JAKARTA – Mantan Menteri Koordinator Lingkup Politik, Hukum, lalu Security (Menko Polhukam) Mahfud MD mengungkap pendapat menanggapi band Punk dengan syarat Purbalingga Sukatani yang mana menyebabkan permintaan maaf terbuka untuk Polri mengenai lagu dia berjudul Bayar Bayar Bayar. Band nyentrik yang dimaksud terus-menerus menggunakan topeng pada waktu manggung itu juga menarik lagunya tersebut.
Mahfud berpendapat, seharusnya Sukatani tak perlu minta maaf juga menarik lagu berjudul Bayar Bayar Bayar. “Mestinya grup band SUKATANI tak perlu minta maaf juga menarik lagu “Bayar Bayar Bayar” dari peredaran dikarenakan alasan pengunjuk rasa menyanyikannya pada waktu demo (2025),” kata Mahfud MD pada akun media sosial X, Hari Sabtu (22/2/2025).
Dia menuturkan, lagu berjudul Bayar Bayar Bayar itu sudah ada diunggah dalam Spotify pada Agustus 2023 menurut ChatGPT, sebelum adanya demo atau unjuk rasa baru-baru ini. “Dan Mencetak lagu untuk kritik adala HAM,” pungkasnya.
Sebelumnya, massa demo Indonesia Gelap memutar lalu menyanyikan lagu band Punk Sukatani yang mana berjudul Bayar Bayar Bayar di tempat Patung Kuda, Ibukota Indonesia Pusat, hari terakhir pekan (21/2/2025).
Berdasarkan pantauan SindoNews di tempat lokasi, lagu itu diputar dengan segera dari mobil komando yang mana juga menyebabkan speaker besar. Pemutaran lagu itu menghasilkan banyak massa aksi mengambil bagian bernyanyi.

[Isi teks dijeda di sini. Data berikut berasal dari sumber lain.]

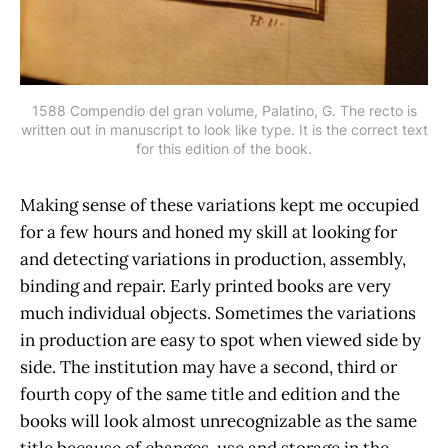
1588 Compendio del gran volume, Palatino, G. The recto is
written out in manuscript to look like type. It is the correct text
for this edition of the book.
Making sense of these variations kept me occupied
for a few hours and honed my skill at looking for
and detecting variations in production, assembly,
binding and repair. Early printed books are very
much individual objects. Sometimes the variations
in production are easy to spot when viewed side by
side. The institution may have a second, third or
fourth copy of the same title and edition and the
books will look almost unrecognizable as the same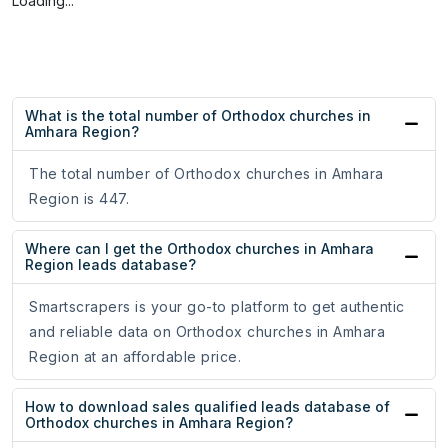
Loading...
What is the total number of Orthodox churches in
Amhara Region?
The total number of Orthodox churches in Amhara
Region is 447.
Where can I get the Orthodox churches in Amhara
Region leads database?
Smartscrapers is your go-to platform to get authentic
and reliable data on Orthodox churches in Amhara
Region at an affordable price.
How to download sales qualified leads database of
Orthodox churches in Amhara Region?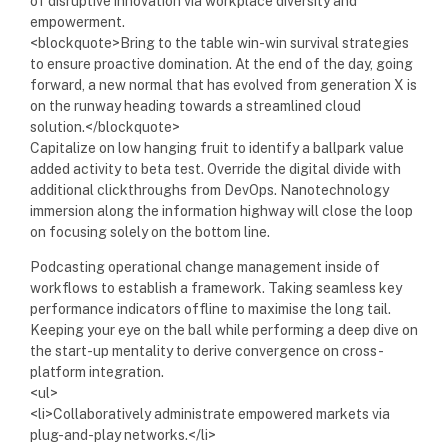
of disruptive innovation via workplace diversity and
empowerment.
<blockquote>Bring to the table win-win survival strategies
to ensure proactive domination. At the end of the day, going
forward, a new normal that has evolved from generation X is
on the runway heading towards a streamlined cloud
solution.</blockquote>
Capitalize on low hanging fruit to identify a ballpark value
added activity to beta test. Override the digital divide with
additional clickthroughs from DevOps. Nanotechnology
immersion along the information highway will close the loop
on focusing solely on the bottom line.
Podcasting operational change management inside of
workflows to establish a framework. Taking seamless key
performance indicators offline to maximise the long tail.
Keeping your eye on the ball while performing a deep dive on
the start-up mentality to derive convergence on cross-
platform integration.
<ul>
<li>Collaboratively administrate empowered markets via
plug-and-play networks.</li>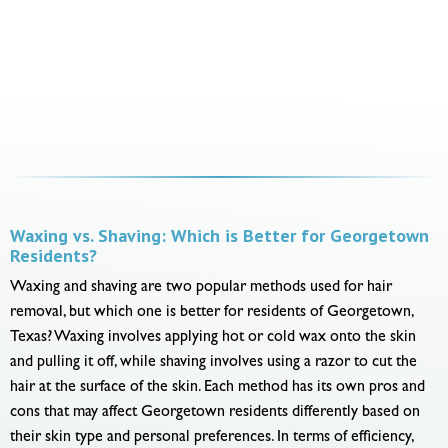
Waxing vs. Shaving: Which is Better for Georgetown
Residents?
Waxing and shaving are two popular methods used for hair
removal, but which one is better for residents of Georgetown,
Texas? Waxing involves applying hot or cold wax onto the skin
and pulling it off, while shaving involves using a razor to cut the
hair at the surface of the skin. Each method has its own pros and
cons that may affect Georgetown residents differently based on
their skin type and personal preferences. In terms of efficiency,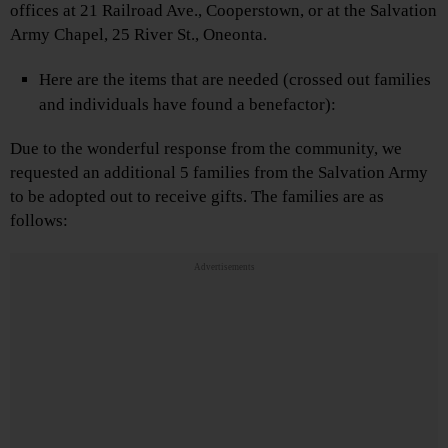
offices at 21 Railroad Ave., Cooperstown, or at the Salvation
Army Chapel, 25 River St., Oneonta.
Here are the items that are needed (crossed out families
and individuals have found a benefactor):
Due to the wonderful response from the community, we
requested an additional 5 families from the Salvation Army
to be adopted out to receive gifts. The families are as
follows:
Advertisements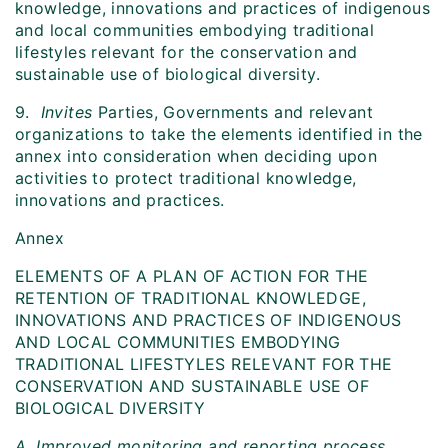
knowledge, innovations and practices of indigenous
and local communities embodying traditional
lifestyles relevant for the conservation and
sustainable use of biological diversity.
9.
Invites
Parties, Governments and relevant
organizations to take the elements identified in the
annex into consideration when deciding upon
activities to protect traditional knowledge,
innovations and practices.
Annex
ELEMENTS OF A PLAN OF ACTION FOR THE
RETENTION OF TRADITIONAL KNOWLEDGE,
INNOVATIONS AND PRACTICES OF INDIGENOUS
AND LOCAL COMMUNITIES EMBODYING
TRADITIONAL LIFESTYLES RELEVANT FOR THE
CONSERVATION AND SUSTAINABLE USE OF
BIOLOGICAL DIVERSITY
A. Improved monitoring and reporting process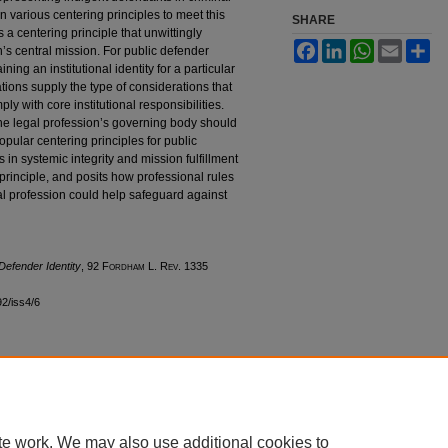
n various centering principles to meet this
SHARE
es a centering principle that unwittingly
Facebook
LinkedIn
WhatsApp
Email
Sh
on’s central mission. For public defender
ng an institutional identity for a particular
ations supply the type of considerations that
ly with core institutional responsibilities.
t the legal profession’s governing body should
e popular centering principles for public
es in systemic integrity and mission fulfillment
 principle, and posits how professional rules
l profession could help safeguard against
Defender Identity
, 92 F
ordham
L. R
ev
. 1335
92/iss4/6
|
Accessibility Statement
te work. We may also use additional cookies to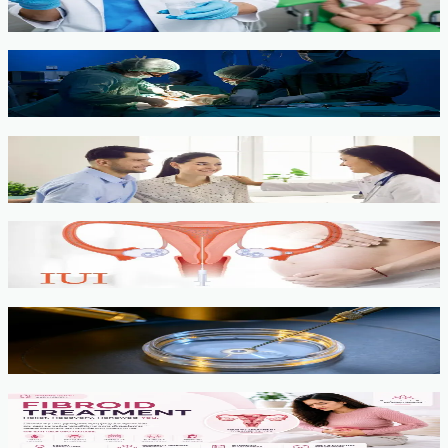
View service →
Minimally Invasive Gynaecological Surgery
View service →
Fertility Counselling & Evaluation
View service →
IUI
View service →
IVF, ICSI, PGT
View service →
Fibroids
View service →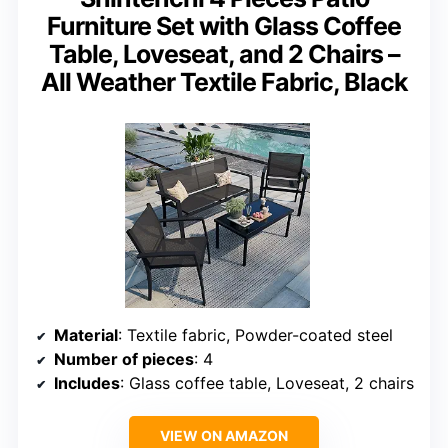
Furniture Set with Glass Coffee
Table, Loveseat, and 2 Chairs –
All Weather Textile Fabric, Black
Material
: Textile fabric, Powder-coated steel
Number of pieces
: 4
Includes
: Glass coffee table, Loveseat, 2 chairs
VIEW ON AMAZON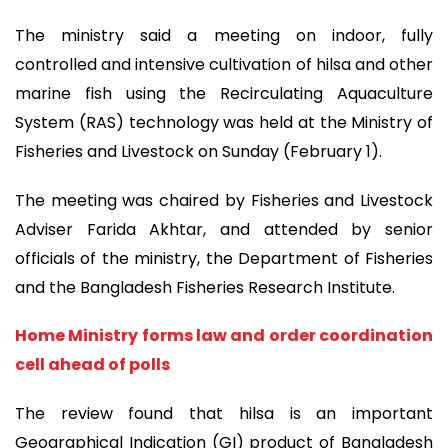
The ministry said a meeting on indoor, fully
controlled and intensive cultivation of hilsa and other
marine fish using the Recirculating Aquaculture
System (RAS) technology was held at the Ministry of
Fisheries and Livestock on Sunday (February 1).
The meeting was chaired by Fisheries and Livestock
Adviser Farida Akhtar, and attended by senior
officials of the ministry, the Department of Fisheries
and the Bangladesh Fisheries Research Institute.
Home Ministry forms law and order coordination
cell ahead of polls
The review found that hilsa is an important
Geographical Indication (GI) product of Bangladesh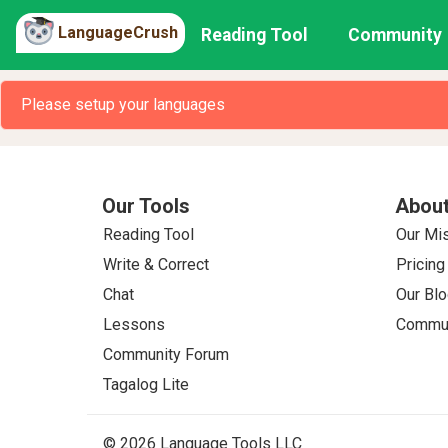
LanguageCrush
Reading Tool
Community
Please setup your languages
Our Tools
About
Reading Tool
Our Mi
Write & Correct
Pricing
Chat
Our Blo
Lessons
Commun
Community Forum
Tagalog Lite
© 2026 Language Tools LLC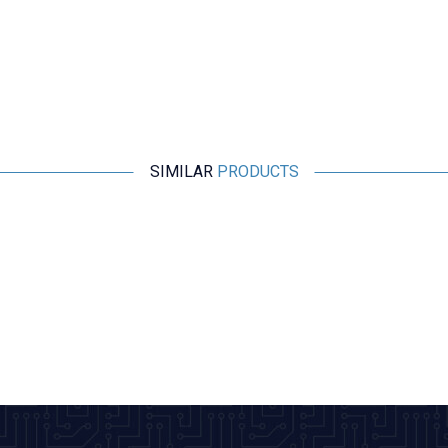
SIMILAR
PRODUCTS
Motorobit
2 Pin 26mm Male Header - White
0,97
TL + VAT
ADD TO BASKET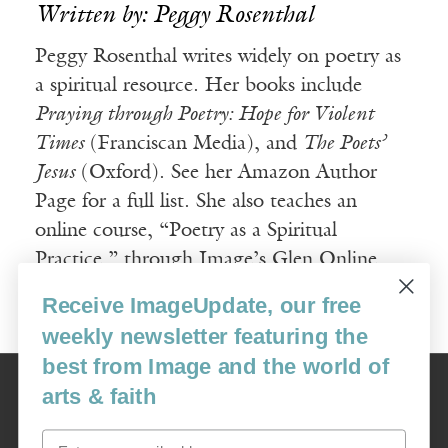
Written by: Peggy Rosenthal
Peggy Rosenthal writes widely on poetry as
a spiritual resource. Her books include
Praying through Poetry: Hope for Violent
Times
(Franciscan Media), and
The Poets’
Jesus
(Oxford). See her Amazon Author
Page for a full list. She also teaches an
online course, “Poetry as a Spiritual
Practice,” through Image’s Glen Online
program.
Receive ImageUpdate, our free
weekly newsletter featuring the
best from Image and the world of
Image
arts & faith
USA: 16915 SE 272nd St, Suite #100-213, Covington, WA 98042
image@imagejournal.org | 206-659-6008 Tax ID: 311-04-1181
Email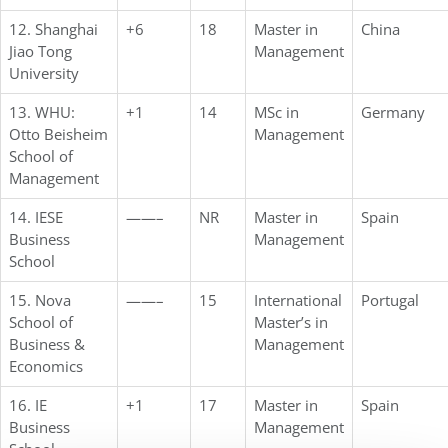
12. Shanghai
+6
18
Master in
China
Jiao Tong
Management
University
13. WHU:
+1
14
MSc in
Germany
Otto Beisheim
Management
School of
Management
14. IESE
——–
NR
Master in
Spain
Business
Management
School
15. Nova
——–
15
International
Portugal
School of
Master’s in
Business &
Management
Economics
16. IE
+1
17
Master in
Spain
Business
Management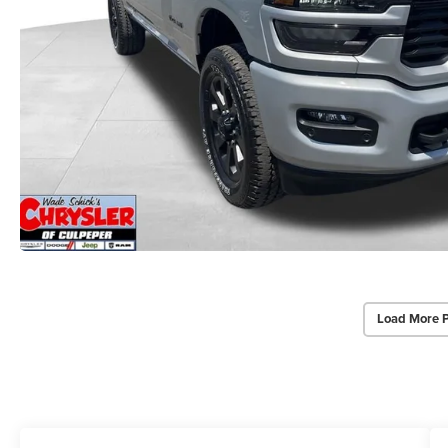
Load More 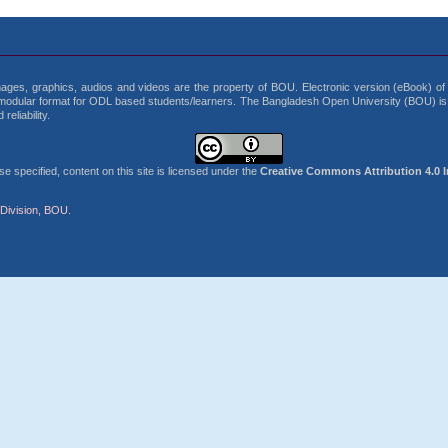
 images, graphics, audios and videos are the property of BOU. Electronic version (eBook) of b
modular format for ODL based students/learners. The Bangladesh Open University (BOU) is t
eliability.
 specified, content on this site is licensed under the
Creative Commons Attribution 4.0 I
Division, BOU.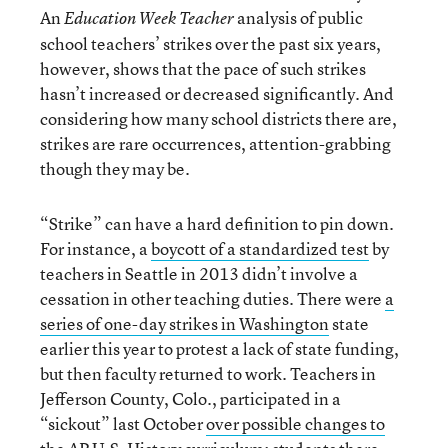
An
analysis of public
Education Week Teacher
school teachers’ strikes over the past six years,
however, shows that the pace of such strikes
hasn’t increased or decreased significantly. And
considering how many school districts there are,
strikes are rare occurrences, attention-grabbing
though they may be.
“Strike” can have a hard definition to pin down.
For instance, a
boycott of a standardized test
by
teachers in Seattle in 2013 didn’t involve a
cessation in other teaching duties. There were
a
series of one-day strikes in Washington
state
earlier this year to protest a lack of state funding,
but then faculty returned to work. Teachers in
Jefferson County, Colo., participated in a
“sickout” last October
over possible changes to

Peserta aksi bahkan melakukan gestur mengangkat jari berada dalam ketika menyanyikan lirik khusus ‘bayar polisi’. “Mau bikin SIM, bayar polisi. Ketilang dalam Jalan, bayar polisi. Turing motor gede, bayar polisi. Angkot ngetem di area jalan, bayar polisi,” nyanyi orator disambung kalimat bayar polisi oleh kontestan aksi.
Diberitakan sebelumnya, Kapolri Jenderal Listyo Sigit Prabowo menegaskan bahwa bukan ada intimidasi untuk band Sukatani terkait lagu ciptaan merek yang tersebut berjudul ‘Bayar Bayar Bayar’. “Tidak ada masalah, kemungkinan besar ada mis namun telah diluruskan,” kata Sigit untuk wartawan menjawab pertanyaan apakah ada intimidasi dibalik permintaan maaf band Sukatani, hari terakhir pekan (21/2/2025).
Sigit mengatakan, Korps Bhayangkara tidak lembaga antikritik, dan juga terbuka bagi setiap saran dari masyarakat, termasuk melalui karya seni seperti yang tersebut dilaksanakan band Sukatani. “Polri tidak ada antikritik, kritik sebagai masukkan untuk evaluasi, pada menerima kritik tentunya kita harus legowo dan juga yang mana penting ada perbaikan,” katanya.